Lawsuit: AI Hiring Platform Created Unauthorized ‘Hidden Credit Reports’

A group of job applicants is suing hiring platform Eightfold AI for allegedly using AI to build credit reports without their consent or knowledge, according to the lawsuit filed Tuesday, Jan. 20.

The suit alleges Eightfold violated federal and state consumer protection laws by creating “hidden credit reports” on job seekers without complying with statutory requirements imposed on consumer reporting agencies, including obtaining proper certifications from employment-purposed end-users, as laid out in the Fair Credit Reporting Act (FCRA) and California state law, where the lawsuit was filed.

The plaintiffs allege they received none of the FCRA protections, such as written disclosure and written authorization, when applying for jobs through Eightfold’s platform. They claim they were never told that a consumer report would be created, never authorized its creation, and never had an opportunity to review or dispute the information before being rejected.

While more lawsuits are being filed against AI hiring systems for alleged discrimination, legal experts said this could be the first to take the position that an AI tool could lead to a FCRA violation.

Arizona Senator’s Bill Calls for $20-Per-Hour Federal Minimum Wage

Sen. Ruben Gallego (D-Arizona) on Thursday, Feb. 5, introduced a bill to raise the federal minimum wage to $20 per hour. The current federal hourly minimum wage is $7.50.

The Give America a Raise Act will likely face an uphill battle given the Republicans’ current control of the Senate and House of Representatives. If passed, however, the increase would occur over a span of three years and would be indexed to either inflation or gross domestic product growth.

“Across the country, people are struggling to make ends meets. But as the cost of groceries, housing and utilities continue to go up, the minimum wage has remained stagnate for over a decade,” Gallego said in a prepared statement. “No one who works full time in this country should live in poverty. Building an economy that works for working people starts with ensuring not just a minimum wage but a living wage, and that’s what this bill does.”

Figures and Facts of the Week

  • 16: The percentage of HR professionals in the U.S. who say they completely trust AI agents to reliably complete repetitive tasks, according to a new report by People Managing People, an HR services platform.
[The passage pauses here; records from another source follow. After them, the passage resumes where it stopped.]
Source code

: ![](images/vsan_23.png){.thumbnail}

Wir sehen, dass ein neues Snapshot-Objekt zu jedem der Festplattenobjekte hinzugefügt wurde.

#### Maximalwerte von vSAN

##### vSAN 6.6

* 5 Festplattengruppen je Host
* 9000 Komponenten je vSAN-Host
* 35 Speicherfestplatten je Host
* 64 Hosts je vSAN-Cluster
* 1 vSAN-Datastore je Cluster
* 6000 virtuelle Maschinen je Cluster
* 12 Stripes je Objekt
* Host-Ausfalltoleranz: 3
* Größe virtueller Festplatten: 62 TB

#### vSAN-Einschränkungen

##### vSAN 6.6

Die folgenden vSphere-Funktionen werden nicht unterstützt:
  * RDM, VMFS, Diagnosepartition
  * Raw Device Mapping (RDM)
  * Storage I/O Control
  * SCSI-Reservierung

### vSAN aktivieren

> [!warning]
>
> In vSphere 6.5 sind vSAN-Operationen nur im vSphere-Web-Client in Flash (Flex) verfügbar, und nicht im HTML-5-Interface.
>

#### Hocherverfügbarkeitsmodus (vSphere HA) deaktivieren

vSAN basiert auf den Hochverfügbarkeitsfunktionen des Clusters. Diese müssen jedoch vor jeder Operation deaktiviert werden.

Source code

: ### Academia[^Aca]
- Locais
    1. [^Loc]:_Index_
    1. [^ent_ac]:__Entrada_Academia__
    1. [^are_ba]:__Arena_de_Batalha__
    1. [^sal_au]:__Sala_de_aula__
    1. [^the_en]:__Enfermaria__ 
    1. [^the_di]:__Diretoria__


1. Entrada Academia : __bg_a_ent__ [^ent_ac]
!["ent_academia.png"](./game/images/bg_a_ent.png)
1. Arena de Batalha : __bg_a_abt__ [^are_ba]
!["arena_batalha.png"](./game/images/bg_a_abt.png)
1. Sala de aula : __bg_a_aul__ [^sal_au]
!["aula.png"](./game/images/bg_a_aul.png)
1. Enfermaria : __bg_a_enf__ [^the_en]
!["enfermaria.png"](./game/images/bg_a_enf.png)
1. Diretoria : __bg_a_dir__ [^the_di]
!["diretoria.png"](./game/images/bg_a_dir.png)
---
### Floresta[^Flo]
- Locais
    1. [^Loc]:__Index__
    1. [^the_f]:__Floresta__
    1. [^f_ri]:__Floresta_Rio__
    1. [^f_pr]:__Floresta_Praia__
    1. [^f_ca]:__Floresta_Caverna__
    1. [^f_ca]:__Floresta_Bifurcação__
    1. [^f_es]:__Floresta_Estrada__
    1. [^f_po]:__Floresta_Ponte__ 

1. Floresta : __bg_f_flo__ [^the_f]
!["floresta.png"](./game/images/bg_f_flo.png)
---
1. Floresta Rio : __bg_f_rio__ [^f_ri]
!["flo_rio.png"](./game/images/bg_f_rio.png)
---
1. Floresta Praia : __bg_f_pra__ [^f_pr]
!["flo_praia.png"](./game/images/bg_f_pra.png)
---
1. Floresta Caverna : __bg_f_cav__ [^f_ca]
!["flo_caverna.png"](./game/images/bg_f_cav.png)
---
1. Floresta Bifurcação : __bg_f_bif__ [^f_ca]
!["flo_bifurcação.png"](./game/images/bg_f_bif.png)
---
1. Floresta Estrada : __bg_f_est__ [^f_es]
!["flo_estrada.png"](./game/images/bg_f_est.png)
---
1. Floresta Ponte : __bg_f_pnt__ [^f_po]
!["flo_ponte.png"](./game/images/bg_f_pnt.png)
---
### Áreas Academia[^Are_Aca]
The report also found 30% of surveyed HR professionals trust AI agents only a little or not at all, suggesting there are leadership concerns about reliability, risk and accountability.
  • 42: The percentage of women that voluntarily left their jobs who reported caregiving responsibilities, including the cost of childcare, drove their decision to exit the U.S. workforce in 2025, according to a new report by Catalyst, a nonprofit organization focused on women’s advancement.
  • 43: The percentage of U.S. HR teams and C-suite leader who expect most or all of their organization’s talent acquisition processes to be handled primarily by AI by the end of 2026, according to new research from global talent solutions business AMS. However, human judgment still matters, with more than three-quarters of respondents saying they value soft skills more due to rapid developments in AI.
  • 55: The percentage of working Americans who found it hard to “switch off” and relax after work, according to a survey by RS, a provider of industrial equipment and operations. The No. 1 reason, according to the respondents, was because they felt the need to check emails outside of work hours (47%).
  • 80: The percentage of U.S. employers who say their financial health programs struggle to demonstrate positive financial outcomes, according to new research from Everest Group, a global research firm. Surveyed employers directly linked employee financial wellness to operational performance, citing reduced financial stress, fewer distractions, higher productivity and stronger retention as measurable drivers of business outcomes.